Ateşkes sonrası imzalanan uluslararası protokollere de dikkat çeken Babacan, belgelerin Filistin açısından somut kazanım sağlamadığını belirtti. Babacan, “Metin, Filistin meselesinin özü olan işgal ve iki devletli çözüm gibi temel hakları görmezden geliyor. Gazze’nin yönetimi hâlâ İsrail ve uluslararası güçler arasında paylaştırılıyor. Ortada Filistin’in değil, İsrail’in güvenliğini garanti altına alan bir belge var” ifadelerini kullandı.
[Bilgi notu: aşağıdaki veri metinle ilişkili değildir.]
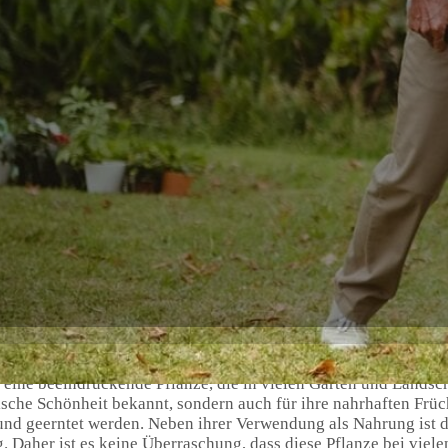
t eine beeindruckende Pflanze, die in vielen Gärten und Landsc
tische Schönheit bekannt, sondern auch für ihre nahrhaften Früch
nd geerntet werden. Neben ihrer Verwendung als Nahrung ist d
. Daher ist es keine Überraschung, dass diese Pflanze bei viele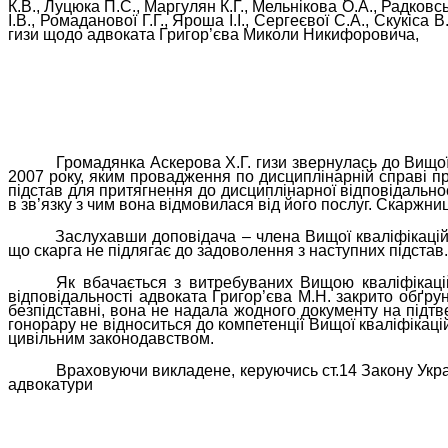
К.В., Луцюка П.С., Маргулян К.Г., Мельнікова О.А., Радковс
І.В., Ромаданової Г.Г., Яроша І.І., Сергеєвої С.А., Скукіс
гизи щодо адвоката Григор’єва Миколи Никифоровича,
Громадянка Аскерова Х.Г. гизи звернулась до Вищої 
2007 року, яким провадження по дисциплінарній справі пр
підстав для притягнення до дисциплінарної відповідально
в зв’язку з чим вона відмовилася від його послуг. Скаржни
Заслухавши доповідача – члена Вищої кваліфікаційн
що скарга не підлягає до задоволення з наступних підстав.
Як вбачається з витребуваних Вищою кваліфікаці
відповідальності адвоката Григор’єва М.Н. закрито обґру
безпідставні, вона не надала жодного документу на підт
гонорару не відноситься до компетенції Вищої кваліфікаці
цивільним законодавством.
Враховуючи викладене, керуючись ст.14 Закону Укра
адвокатури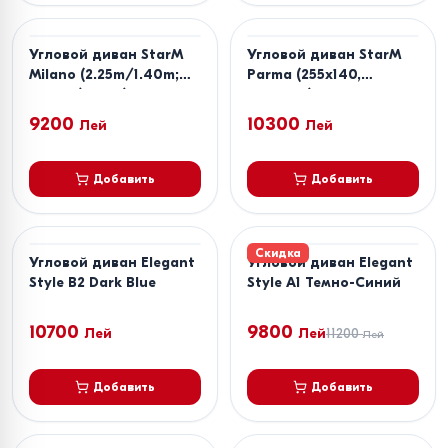
Угловой диван StarM
Угловой диван StarM
Milano (2.25m/1.40m;
Parma (255x140,
2.00m/1.40m)
200x140)
9200
10300
Лей
Лей
Добавить
Добавить
Скидка
Угловой диван Elegant
Угловой диван Elegant
Style B2 Dark Blue
Style A1 Темно-Синий
10700
9800
Лей
Лей
11200
Лей
Добавить
Добавить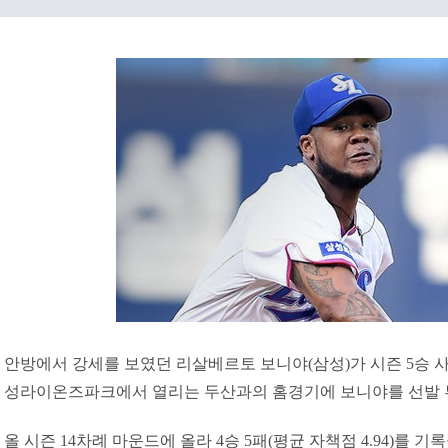
안방에서 강세를 보였던 리살베르토 보니야(삼성)가 시즌 5승 사
성라이온즈파크에서 열리는 두산과의 홈경기에 보니야를 선발 
올 시즌 14차례 마운드에 올라 4승 5패(평균 자책점 4.94)를 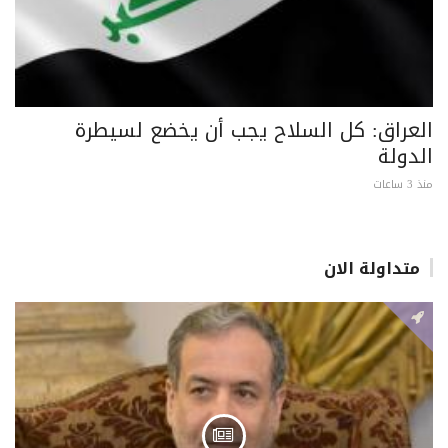
العراق: كل السلاح يجب أن يخضع لسيطرة
الدولة
منذ 3 ساعات
متداولة الان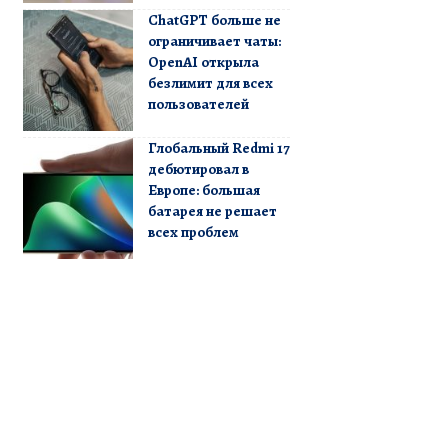
ChatGPT больше не
ограничивает чаты:
OpenAI открыла
безлимит для всех
пользователей
Глобальный Redmi 17
дебютировал в
Европе: большая
батарея не решает
всех проблем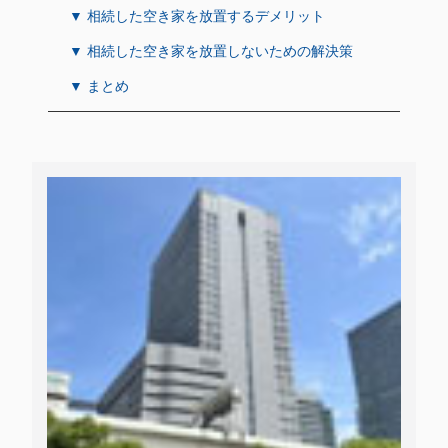
▼ 相続した空き家を放置するデメリット
▼ 相続した空き家を放置しないための解決策
▼ まとめ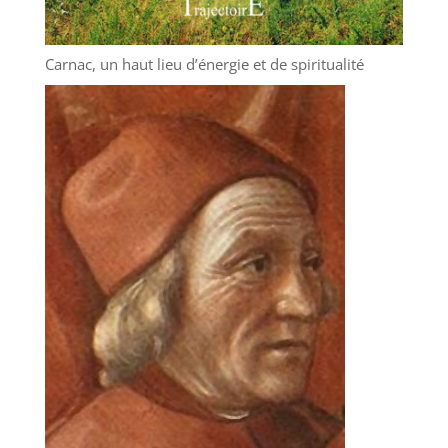
Carnac, un haut lieu d’énergie et de spiritualité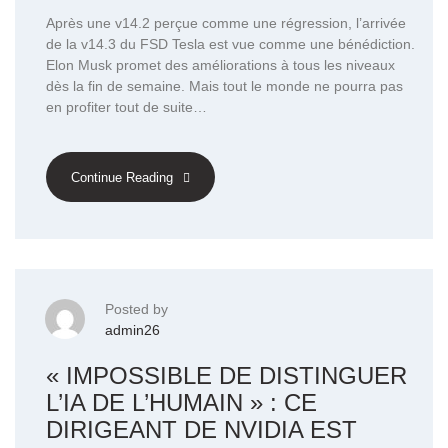
Après une v14.2 perçue comme une régression, l’arrivée
de la v14.3 du FSD Tesla est vue comme une bénédiction.
Elon Musk promet des améliorations à tous les niveaux
dès la fin de semaine. Mais tout le monde ne pourra pas
en profiter tout de suite…
Continue Reading
Posted by
admin26
« IMPOSSIBLE DE DISTINGUER
L’IA DE L’HUMAIN » : CE
DIRIGEANT DE NVIDIA EST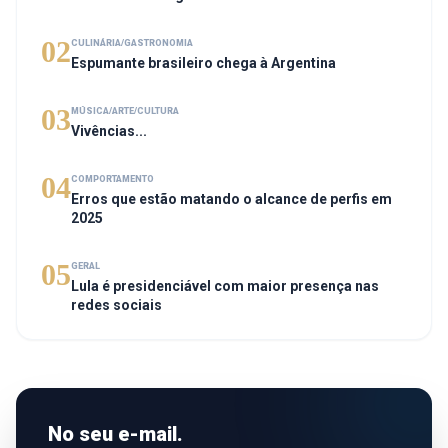
02
CULINÁRIA/GASTRONOMIA
Espumante brasileiro chega à Argentina
03
MÚSICA/ARTE/CULTURA
Vivências...
04
COMPORTAMENTO
Erros que estão matando o alcance de perfis em
2025
05
GERAL
Lula é presidenciável com maior presença nas
redes sociais
No seu e-mail.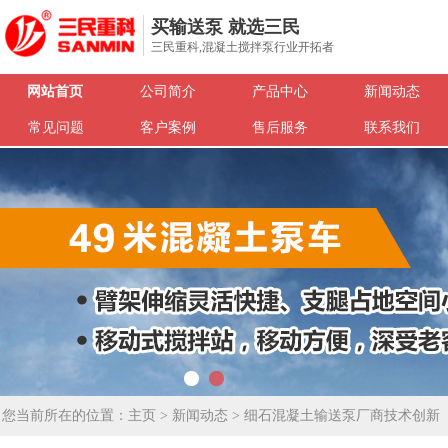
买输送泵 就选三民
三民重科,混凝土搅拌泵行业开拓者
网站首页
公司简介
产品中心
新闻动态
常见问题
客户案例
售后服务
联系我们
您当前所在的位置：
主页
>
新闻动态
> 细石混凝土输送泵厂商技术创新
Türkiye’nin süreçteki rolüne değinen Babacan, “Artık Türkiye, bir arabulucudan öte, bölgesel güvenlik mimarisinin asli bir unsuru haline gelmiştir. Mazlumun kaderi zalimin iki dudağı arasına bırakılamaz. İsrail’in yeniden saldırıya kalkışmaması için uluslararası yaptırımlar derhal devreye sokulmalıdır” dedi. Babacan, Gazze’de yaşamını yitiren 67 bin kişi için adalet çağrısında bulunmayı da ihmal etmedi.
"GENÇLERİN KOLAY İŞ BULDUĞU, ÖZGÜR VE ZENGİN BİR TÜRKİYE’Yİ İNŞA EDECEĞİZ"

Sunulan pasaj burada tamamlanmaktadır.